#### Directive:
From the entries below, output the line with "Pietra Machreza Paloh" and each following line up to and including the line with "tapi sebagai pimpinan", exactly as written.

#### Record set:
※
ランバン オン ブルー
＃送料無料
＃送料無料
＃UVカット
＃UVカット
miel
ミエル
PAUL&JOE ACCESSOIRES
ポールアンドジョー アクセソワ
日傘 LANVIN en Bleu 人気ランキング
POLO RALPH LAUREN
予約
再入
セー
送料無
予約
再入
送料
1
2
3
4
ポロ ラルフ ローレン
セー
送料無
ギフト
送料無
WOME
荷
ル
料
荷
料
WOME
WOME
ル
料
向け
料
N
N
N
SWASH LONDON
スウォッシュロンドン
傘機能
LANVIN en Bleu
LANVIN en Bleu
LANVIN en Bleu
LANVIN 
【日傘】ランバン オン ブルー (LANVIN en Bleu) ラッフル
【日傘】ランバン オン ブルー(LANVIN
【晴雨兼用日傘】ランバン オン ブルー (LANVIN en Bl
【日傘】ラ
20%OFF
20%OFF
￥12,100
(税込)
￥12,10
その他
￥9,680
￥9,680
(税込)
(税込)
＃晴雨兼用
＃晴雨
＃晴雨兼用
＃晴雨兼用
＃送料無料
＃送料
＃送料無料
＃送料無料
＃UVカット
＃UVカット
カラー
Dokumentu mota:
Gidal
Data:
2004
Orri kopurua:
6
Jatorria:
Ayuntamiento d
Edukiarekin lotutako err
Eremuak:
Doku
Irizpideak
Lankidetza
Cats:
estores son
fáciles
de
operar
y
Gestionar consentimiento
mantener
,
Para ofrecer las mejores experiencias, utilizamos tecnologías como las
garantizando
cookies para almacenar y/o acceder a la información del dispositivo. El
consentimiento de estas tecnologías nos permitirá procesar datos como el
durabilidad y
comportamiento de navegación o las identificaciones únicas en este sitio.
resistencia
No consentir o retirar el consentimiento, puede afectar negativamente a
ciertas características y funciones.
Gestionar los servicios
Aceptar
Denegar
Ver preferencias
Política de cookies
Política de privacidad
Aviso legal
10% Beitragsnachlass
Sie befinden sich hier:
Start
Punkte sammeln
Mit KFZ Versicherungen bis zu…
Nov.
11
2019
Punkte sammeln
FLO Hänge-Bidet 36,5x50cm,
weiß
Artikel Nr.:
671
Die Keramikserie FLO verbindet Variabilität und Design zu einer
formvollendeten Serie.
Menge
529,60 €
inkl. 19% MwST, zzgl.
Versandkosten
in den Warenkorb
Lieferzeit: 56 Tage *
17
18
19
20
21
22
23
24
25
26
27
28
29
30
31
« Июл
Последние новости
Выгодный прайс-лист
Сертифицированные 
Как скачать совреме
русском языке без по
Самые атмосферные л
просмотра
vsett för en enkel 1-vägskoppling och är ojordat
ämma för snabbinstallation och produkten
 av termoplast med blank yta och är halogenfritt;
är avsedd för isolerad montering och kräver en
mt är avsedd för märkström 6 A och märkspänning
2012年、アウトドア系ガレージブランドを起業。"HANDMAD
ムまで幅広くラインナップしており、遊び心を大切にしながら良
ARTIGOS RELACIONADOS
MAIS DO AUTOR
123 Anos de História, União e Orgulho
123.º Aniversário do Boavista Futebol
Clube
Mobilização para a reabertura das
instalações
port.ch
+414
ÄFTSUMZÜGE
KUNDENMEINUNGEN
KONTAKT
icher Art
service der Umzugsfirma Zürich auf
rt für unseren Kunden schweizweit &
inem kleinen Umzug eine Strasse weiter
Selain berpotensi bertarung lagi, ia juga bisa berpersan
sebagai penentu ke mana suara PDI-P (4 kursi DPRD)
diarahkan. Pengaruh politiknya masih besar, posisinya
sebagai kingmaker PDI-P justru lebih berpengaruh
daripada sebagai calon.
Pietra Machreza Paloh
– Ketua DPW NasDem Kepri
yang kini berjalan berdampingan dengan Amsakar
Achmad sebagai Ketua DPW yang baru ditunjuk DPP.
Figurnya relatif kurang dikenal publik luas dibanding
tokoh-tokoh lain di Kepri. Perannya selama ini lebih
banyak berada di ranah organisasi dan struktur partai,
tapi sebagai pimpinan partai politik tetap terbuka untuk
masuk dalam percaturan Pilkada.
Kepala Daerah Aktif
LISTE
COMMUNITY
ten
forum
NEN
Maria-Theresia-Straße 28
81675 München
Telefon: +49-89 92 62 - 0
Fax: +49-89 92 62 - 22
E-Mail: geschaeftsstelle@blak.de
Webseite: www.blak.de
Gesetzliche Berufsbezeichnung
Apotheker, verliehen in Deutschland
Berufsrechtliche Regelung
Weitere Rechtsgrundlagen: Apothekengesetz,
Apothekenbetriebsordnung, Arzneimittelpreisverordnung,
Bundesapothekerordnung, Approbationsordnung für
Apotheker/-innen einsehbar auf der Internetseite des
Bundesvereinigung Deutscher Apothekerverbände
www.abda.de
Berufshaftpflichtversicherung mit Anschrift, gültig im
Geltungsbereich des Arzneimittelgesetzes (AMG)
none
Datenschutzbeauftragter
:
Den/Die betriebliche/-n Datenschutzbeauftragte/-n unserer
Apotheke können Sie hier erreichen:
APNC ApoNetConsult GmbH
※
#### Exercise solution:
Pietra Machreza Paloh
– Ketua DPW NasDem Kepri
yang kini berjalan berdampingan dengan Amsakar
Achmad sebagai Ketua DPW yang baru ditunjuk DPP.
Figurnya relatif kurang dikenal publik luas dibanding
tokoh-tokoh lain di Kepri. Perannya selama ini lebih
banyak berada di ranah organisasi dan struktur partai,
tapi sebagai pimpinan partai politik tetap terbuka untuk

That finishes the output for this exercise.